Edit difference data
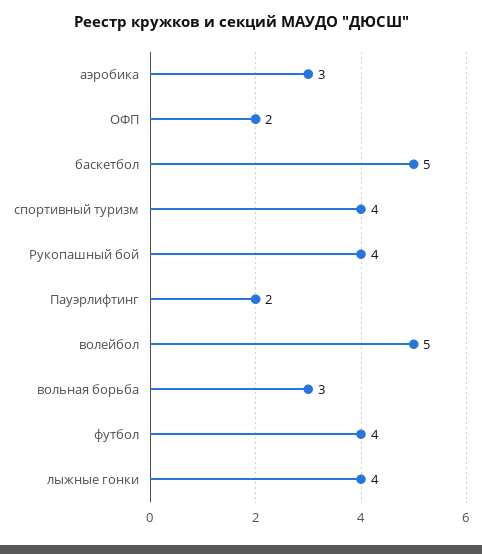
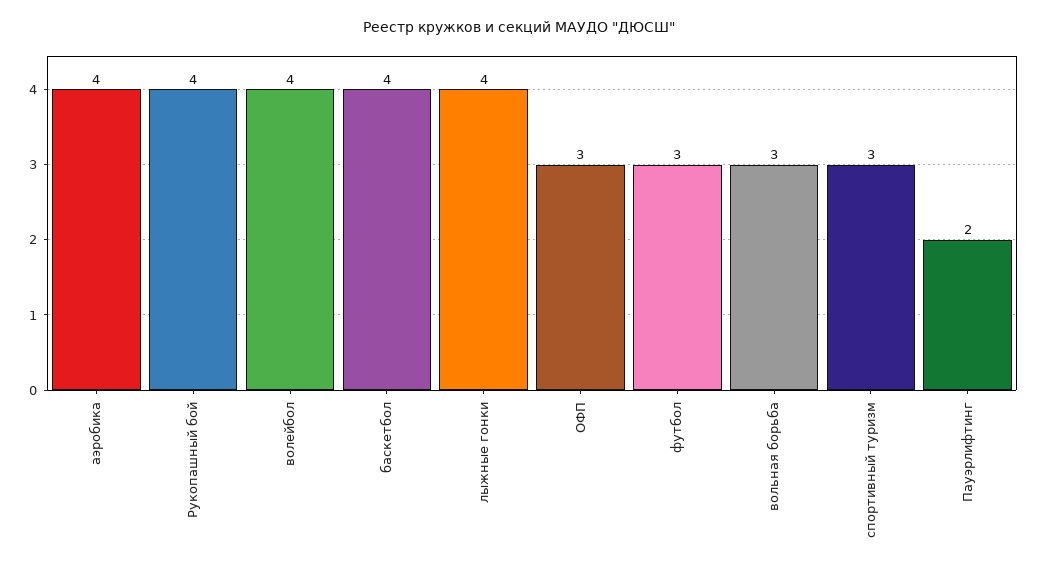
  {
-   "аэробика": 3,
+   "аэробика": 4,
-   "ОФП": 2,
+   "ОФП": 3,
-   "баскетбол": 5,
+   "баскетбол": 4,
-   "спортивный туризм": 4,
+   "спортивный туризм": 3,
    "Рукопашный бой": 4,
    "Пауэрлифтинг": 2,
-   "волейбол": 5,
+   "волейбол": 4,
    "вольная борьба": 3,
-   "футбол": 4,
+   "футбол": 3,
    "лыжные гонки": 4
  }

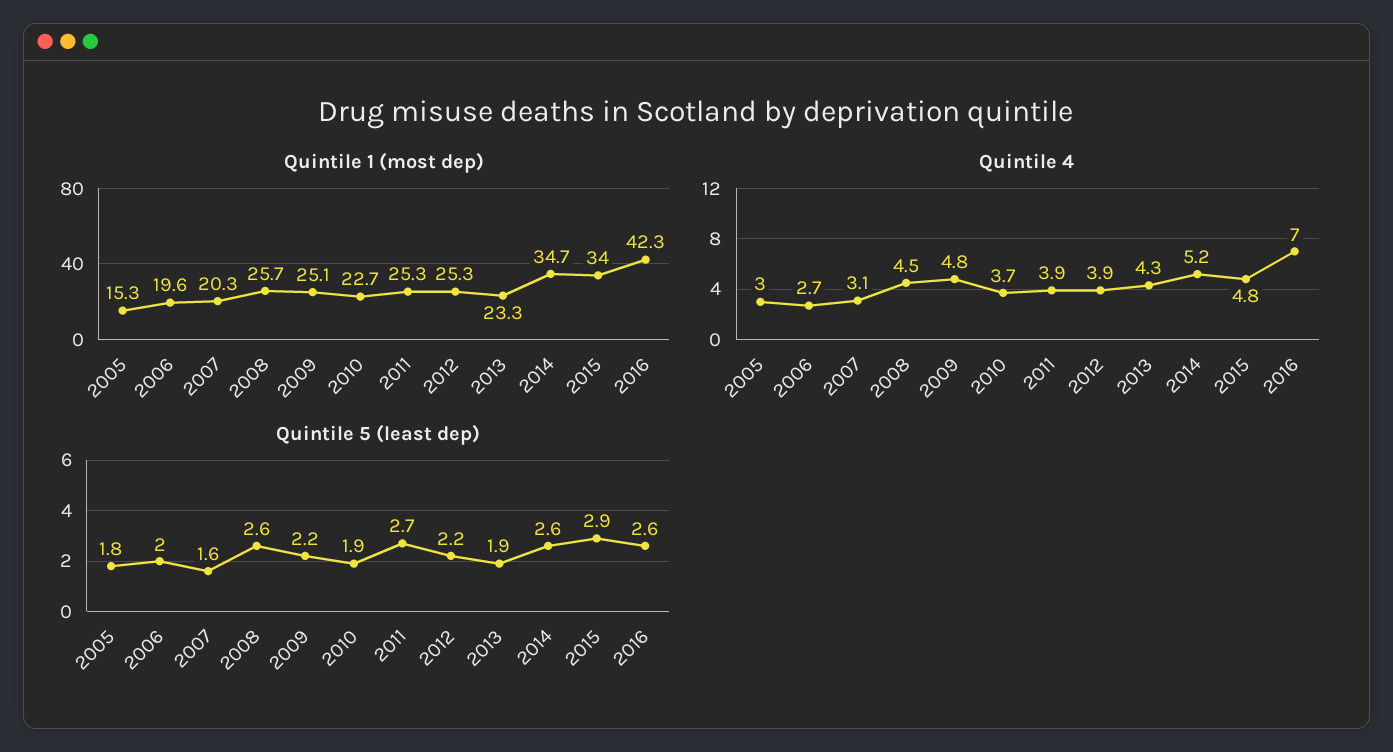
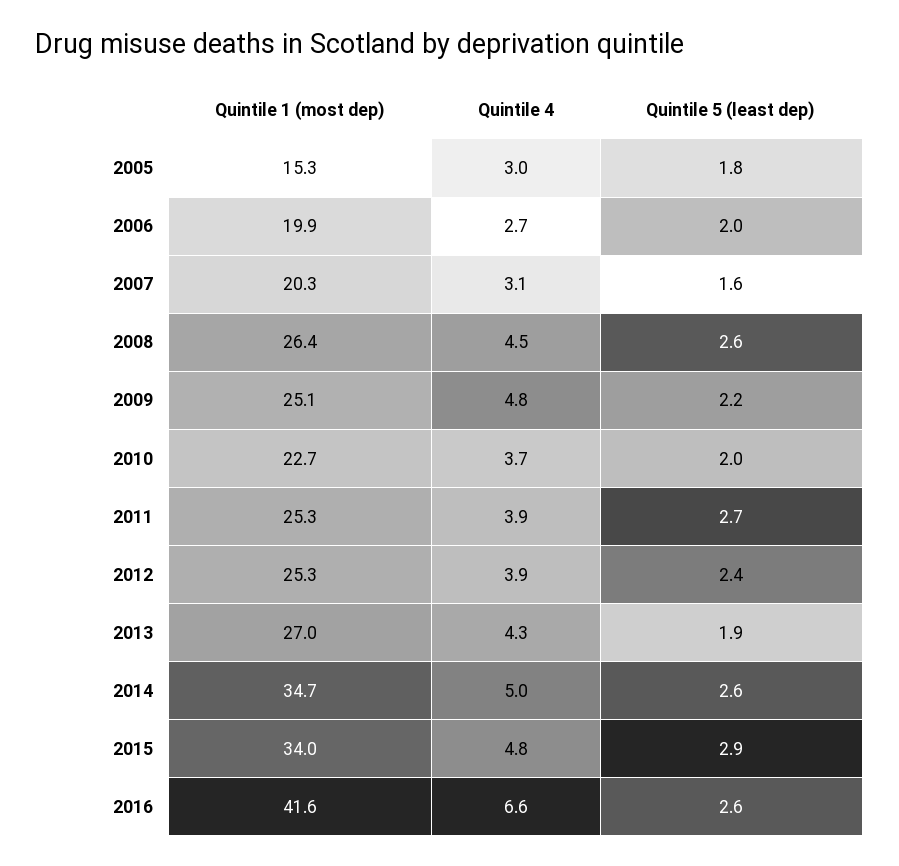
  {
    "Quintile 1 (most dep)": {
      "2005": 15.3,
-     "2006": 19.6,
+     "2006": 19.9,
      "2007": 20.3,
-     "2008": 25.7,
+     "2008": 26.4,
      "2009": 25.1,
      "2010": 22.7,
      "2011": 25.3,
      "2012": 25.3,
-     "2013": 23.3,
+     "2013": 27,
      "2014": 34.7,
      "2015": 34,
-     "2016": 42.3
+     "2016": 41.6
    },
    "Quintile 4": {
      "2005": 3,
      "2006": 2.7,
      "2007": 3.1,
      "2008": 4.5,
      "2009": 4.8,
      "2010": 3.7,
      "2011": 3.9,
      "2012": 3.9,
      "2013": 4.3,
-     "2014": 5.2,
+     "2014": 5,
      "2015": 4.8,
-     "2016": 7
+     "2016": 6.6
    },
    "Quintile 5 (least dep)": {
      "2005": 1.8,
      "2006": 2,
      "2007": 1.6,
      "2008": 2.6,
      "2009": 2.2,
-     "2010": 1.9,
+     "2010": 2,
      "2011": 2.7,
-     "2012": 2.2,
+     "2012": 2.4,
      "2013": 1.9,
      "2014": 2.6,
      "2015": 2.9,
      "2016": 2.6
    }
  }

:: Activity ::
Report every line of the records that contains the word "Quintile".

:: Output of the task ::
    "Quintile 1 (most dep)": {
    "Quintile 4": {
    "Quintile 5 (least dep)": {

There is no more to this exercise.